I've just noticed that it can be reproduced without download of this file. Just create a string that has line breaks inside sentences (e.g. "Hello, \nworld!") and run an instrumented test. If BreakIterator is used in a usual test then it splits correctly.

I expect 2 sentences:

sentence 1:

Foreword

IF a colleague were to say to you, Spouse of me this night today manufactures the unusual meal in a home.

sentence 2:

You will join?

Yes, they don't look great but at least you know why it is so (sentence delimiters are ?. etc.). But if the code runs on Android it creates a sentence even from

Foreword

for some reason...

I'm not sure whether it is a bug, or whether there is a workaround for this. But in my eyes it makes Android version of BreakIterator as sentence splitter useless as it is normal for sentences in books to spread over multiple lines.

In all the experiments I've used the same import java.text.BreakIterator;

1

There are 1 best solutions below

4
On

This is not really an answer but it might give you some insights.

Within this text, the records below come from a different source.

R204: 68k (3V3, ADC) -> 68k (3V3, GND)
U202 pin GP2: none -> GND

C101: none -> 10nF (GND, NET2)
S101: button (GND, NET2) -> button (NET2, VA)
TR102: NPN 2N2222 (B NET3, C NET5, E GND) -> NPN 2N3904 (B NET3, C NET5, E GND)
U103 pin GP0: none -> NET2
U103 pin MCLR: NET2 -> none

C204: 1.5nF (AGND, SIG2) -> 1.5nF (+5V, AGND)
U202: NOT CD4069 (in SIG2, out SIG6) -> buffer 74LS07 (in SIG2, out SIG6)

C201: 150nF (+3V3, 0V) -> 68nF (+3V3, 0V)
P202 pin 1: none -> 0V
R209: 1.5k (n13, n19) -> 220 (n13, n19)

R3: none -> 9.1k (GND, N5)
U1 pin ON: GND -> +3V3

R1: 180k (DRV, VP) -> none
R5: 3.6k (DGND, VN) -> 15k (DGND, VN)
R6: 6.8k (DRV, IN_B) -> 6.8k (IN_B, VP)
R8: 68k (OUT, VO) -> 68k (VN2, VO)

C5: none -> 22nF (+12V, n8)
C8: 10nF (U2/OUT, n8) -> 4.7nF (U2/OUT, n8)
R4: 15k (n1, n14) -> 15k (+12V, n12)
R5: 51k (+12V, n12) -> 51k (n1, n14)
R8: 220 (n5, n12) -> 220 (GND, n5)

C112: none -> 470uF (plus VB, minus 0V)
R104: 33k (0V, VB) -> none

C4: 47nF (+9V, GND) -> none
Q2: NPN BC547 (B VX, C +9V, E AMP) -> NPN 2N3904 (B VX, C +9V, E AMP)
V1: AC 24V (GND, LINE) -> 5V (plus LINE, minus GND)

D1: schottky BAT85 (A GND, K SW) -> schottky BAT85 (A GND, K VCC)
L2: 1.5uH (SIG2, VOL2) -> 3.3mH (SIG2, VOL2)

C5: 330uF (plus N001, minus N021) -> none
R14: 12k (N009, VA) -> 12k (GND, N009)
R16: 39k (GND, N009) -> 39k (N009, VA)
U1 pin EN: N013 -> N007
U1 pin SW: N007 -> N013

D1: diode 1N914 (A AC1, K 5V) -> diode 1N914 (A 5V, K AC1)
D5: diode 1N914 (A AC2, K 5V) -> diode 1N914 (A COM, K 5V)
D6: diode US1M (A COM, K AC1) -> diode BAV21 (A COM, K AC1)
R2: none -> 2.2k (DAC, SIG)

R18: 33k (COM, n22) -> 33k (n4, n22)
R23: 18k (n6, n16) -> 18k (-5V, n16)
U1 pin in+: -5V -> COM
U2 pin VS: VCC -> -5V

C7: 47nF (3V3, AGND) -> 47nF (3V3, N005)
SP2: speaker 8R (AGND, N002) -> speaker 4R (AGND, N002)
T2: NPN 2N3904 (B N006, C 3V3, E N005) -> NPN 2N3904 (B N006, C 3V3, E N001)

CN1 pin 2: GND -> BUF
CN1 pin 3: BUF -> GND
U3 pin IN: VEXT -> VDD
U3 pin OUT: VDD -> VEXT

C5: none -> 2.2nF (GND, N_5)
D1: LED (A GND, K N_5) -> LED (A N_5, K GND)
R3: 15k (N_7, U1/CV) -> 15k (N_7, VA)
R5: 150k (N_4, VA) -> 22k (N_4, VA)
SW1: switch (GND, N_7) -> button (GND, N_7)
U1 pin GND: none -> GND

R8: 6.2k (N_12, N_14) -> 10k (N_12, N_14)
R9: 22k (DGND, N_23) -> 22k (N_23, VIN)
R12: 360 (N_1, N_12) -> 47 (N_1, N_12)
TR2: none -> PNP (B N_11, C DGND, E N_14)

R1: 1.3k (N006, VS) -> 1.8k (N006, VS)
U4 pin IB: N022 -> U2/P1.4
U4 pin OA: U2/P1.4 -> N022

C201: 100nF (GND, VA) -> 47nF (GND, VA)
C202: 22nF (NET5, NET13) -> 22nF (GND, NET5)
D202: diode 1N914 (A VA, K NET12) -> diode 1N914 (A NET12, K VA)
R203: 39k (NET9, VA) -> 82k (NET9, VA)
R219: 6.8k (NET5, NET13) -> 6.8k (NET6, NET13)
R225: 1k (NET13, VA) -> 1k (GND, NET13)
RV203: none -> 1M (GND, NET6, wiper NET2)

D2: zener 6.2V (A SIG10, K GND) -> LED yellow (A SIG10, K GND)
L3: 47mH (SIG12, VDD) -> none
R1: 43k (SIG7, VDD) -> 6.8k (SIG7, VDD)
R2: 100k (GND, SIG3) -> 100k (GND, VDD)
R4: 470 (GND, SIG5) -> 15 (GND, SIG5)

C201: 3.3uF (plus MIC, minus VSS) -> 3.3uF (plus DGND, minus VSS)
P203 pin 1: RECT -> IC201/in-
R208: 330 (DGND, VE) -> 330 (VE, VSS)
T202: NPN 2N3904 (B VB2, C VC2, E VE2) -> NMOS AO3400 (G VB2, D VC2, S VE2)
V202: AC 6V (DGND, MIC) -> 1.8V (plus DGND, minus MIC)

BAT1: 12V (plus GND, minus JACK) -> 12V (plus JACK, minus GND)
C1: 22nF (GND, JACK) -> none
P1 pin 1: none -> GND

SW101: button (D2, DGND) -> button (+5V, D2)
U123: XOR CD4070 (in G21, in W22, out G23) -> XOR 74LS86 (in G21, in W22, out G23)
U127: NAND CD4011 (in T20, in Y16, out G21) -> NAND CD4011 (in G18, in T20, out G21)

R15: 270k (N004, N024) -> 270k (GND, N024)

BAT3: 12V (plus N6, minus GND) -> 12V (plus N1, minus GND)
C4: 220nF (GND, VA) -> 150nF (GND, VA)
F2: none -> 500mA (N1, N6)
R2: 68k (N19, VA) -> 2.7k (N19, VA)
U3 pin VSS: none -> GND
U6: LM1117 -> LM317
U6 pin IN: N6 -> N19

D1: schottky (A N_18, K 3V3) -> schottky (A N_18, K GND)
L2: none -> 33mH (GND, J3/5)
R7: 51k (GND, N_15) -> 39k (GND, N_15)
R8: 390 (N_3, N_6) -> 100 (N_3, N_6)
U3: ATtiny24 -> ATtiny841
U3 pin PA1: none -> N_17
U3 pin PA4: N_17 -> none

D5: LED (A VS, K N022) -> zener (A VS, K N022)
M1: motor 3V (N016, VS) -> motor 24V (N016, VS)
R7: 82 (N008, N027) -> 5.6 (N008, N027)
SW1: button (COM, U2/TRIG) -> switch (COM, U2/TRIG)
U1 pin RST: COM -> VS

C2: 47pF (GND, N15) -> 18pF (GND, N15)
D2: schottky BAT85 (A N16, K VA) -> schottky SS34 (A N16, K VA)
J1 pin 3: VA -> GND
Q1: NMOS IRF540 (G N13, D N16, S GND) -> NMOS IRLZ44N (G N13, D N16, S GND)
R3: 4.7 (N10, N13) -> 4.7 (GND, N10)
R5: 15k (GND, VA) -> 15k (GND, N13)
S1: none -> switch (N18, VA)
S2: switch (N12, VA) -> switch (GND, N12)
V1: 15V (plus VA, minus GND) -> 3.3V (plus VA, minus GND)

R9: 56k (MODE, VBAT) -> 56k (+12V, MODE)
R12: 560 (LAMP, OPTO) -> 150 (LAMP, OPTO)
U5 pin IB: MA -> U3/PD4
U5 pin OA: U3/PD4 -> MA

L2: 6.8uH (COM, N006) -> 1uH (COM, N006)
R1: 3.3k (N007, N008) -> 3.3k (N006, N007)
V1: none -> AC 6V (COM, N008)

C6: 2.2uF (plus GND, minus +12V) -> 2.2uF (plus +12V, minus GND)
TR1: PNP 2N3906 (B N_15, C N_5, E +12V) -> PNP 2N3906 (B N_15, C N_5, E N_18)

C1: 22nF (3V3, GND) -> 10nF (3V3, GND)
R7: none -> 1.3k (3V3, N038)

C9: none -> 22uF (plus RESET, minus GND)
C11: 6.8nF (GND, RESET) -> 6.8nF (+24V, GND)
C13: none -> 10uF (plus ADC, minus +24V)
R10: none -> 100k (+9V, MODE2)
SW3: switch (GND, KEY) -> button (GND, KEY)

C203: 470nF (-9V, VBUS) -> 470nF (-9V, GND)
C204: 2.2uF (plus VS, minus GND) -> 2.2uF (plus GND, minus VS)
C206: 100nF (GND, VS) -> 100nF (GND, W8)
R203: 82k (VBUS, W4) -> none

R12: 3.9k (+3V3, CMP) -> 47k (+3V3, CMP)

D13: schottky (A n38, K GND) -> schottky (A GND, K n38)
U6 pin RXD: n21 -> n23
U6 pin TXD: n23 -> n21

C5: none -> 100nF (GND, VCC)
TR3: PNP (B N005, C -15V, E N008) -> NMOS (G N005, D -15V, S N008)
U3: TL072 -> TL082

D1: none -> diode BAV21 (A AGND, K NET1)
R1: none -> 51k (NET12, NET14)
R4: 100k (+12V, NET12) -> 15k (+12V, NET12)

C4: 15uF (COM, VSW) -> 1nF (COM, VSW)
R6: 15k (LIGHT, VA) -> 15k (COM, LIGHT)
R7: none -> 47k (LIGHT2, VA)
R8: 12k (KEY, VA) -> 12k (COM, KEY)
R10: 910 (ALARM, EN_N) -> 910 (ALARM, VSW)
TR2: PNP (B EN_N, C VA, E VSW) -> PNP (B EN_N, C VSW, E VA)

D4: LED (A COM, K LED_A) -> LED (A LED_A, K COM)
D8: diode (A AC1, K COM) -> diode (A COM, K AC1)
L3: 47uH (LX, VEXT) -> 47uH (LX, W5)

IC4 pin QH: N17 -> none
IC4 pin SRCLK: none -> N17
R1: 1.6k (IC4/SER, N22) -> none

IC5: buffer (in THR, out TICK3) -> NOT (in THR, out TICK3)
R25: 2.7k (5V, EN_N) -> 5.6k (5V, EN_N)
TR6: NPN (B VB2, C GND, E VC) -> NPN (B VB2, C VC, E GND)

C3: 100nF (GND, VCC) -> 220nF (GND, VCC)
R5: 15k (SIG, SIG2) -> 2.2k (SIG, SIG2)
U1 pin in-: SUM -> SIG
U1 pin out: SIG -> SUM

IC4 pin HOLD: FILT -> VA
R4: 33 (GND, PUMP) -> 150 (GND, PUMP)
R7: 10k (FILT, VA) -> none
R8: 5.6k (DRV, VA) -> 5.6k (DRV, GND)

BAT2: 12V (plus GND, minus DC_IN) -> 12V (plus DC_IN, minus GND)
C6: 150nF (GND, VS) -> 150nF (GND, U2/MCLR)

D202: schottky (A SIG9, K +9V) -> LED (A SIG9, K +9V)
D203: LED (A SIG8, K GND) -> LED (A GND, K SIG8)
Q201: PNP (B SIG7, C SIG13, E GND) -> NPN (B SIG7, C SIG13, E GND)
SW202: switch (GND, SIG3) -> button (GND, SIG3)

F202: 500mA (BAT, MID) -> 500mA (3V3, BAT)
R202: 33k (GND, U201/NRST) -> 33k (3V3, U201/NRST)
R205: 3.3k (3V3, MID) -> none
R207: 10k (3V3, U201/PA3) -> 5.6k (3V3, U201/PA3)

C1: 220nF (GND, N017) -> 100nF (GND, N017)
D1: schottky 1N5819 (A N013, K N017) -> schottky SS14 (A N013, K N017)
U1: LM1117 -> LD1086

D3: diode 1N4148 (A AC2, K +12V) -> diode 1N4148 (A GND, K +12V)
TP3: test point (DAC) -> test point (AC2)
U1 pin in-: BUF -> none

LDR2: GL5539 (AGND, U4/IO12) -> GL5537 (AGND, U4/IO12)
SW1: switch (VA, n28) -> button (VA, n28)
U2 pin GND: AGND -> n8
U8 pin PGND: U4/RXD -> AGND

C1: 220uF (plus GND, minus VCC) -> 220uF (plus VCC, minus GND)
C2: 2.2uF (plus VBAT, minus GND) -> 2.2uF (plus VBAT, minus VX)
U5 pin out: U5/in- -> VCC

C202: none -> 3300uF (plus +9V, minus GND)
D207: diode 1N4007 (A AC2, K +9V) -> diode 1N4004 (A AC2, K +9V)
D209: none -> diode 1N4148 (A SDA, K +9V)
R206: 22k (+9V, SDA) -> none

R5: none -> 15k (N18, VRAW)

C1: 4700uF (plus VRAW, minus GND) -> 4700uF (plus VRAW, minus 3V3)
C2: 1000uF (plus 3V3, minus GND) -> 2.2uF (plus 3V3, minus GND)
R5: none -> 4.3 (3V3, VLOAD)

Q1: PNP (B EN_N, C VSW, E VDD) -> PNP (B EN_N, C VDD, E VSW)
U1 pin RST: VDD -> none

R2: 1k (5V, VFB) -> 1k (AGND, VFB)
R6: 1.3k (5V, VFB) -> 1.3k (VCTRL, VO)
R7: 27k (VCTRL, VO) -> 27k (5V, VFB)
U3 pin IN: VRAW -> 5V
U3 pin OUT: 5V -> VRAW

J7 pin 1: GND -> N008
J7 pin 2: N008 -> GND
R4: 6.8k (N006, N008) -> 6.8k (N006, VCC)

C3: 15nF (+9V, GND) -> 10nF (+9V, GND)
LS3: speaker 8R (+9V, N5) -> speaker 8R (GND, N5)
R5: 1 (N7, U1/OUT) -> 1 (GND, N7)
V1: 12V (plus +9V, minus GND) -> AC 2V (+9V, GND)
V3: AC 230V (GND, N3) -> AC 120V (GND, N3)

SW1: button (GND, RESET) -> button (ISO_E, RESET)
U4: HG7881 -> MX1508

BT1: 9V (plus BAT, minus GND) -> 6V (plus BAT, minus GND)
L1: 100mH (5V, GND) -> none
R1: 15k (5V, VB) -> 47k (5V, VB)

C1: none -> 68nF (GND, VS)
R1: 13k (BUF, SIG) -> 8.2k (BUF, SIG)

It is not a file encoding issue, I tried it it his way and have the same faulty behaviour.

BreakIterator sentenceIterator = BreakIterator.getSentenceInstance(Locale.US);
String text = "Foreword\nIf a colleague were to say to you, Spouse of me this night today manufactures the unusual meal in a home. You will join?";
sentenceIterator.setText(text);

Android does not use the same Java version as your computer

I noticed that when I printout the class of the sentenceIterator object

sentenceIterator.getClass()

I have different classes when running with IntelliJ and when running on Android:

Running with IntelliJ:

sun.util.locale.provider.RuleBasedBreakIterator

Running on Android:

java.text.RuleBasedBreakIterator 

sun.util.locale.provider.RuleBasedBreakIterator has the behaviour you want.

I don't know how to get Android to use the good RuleBasedBreakIterator class. I don't even know if it is possible.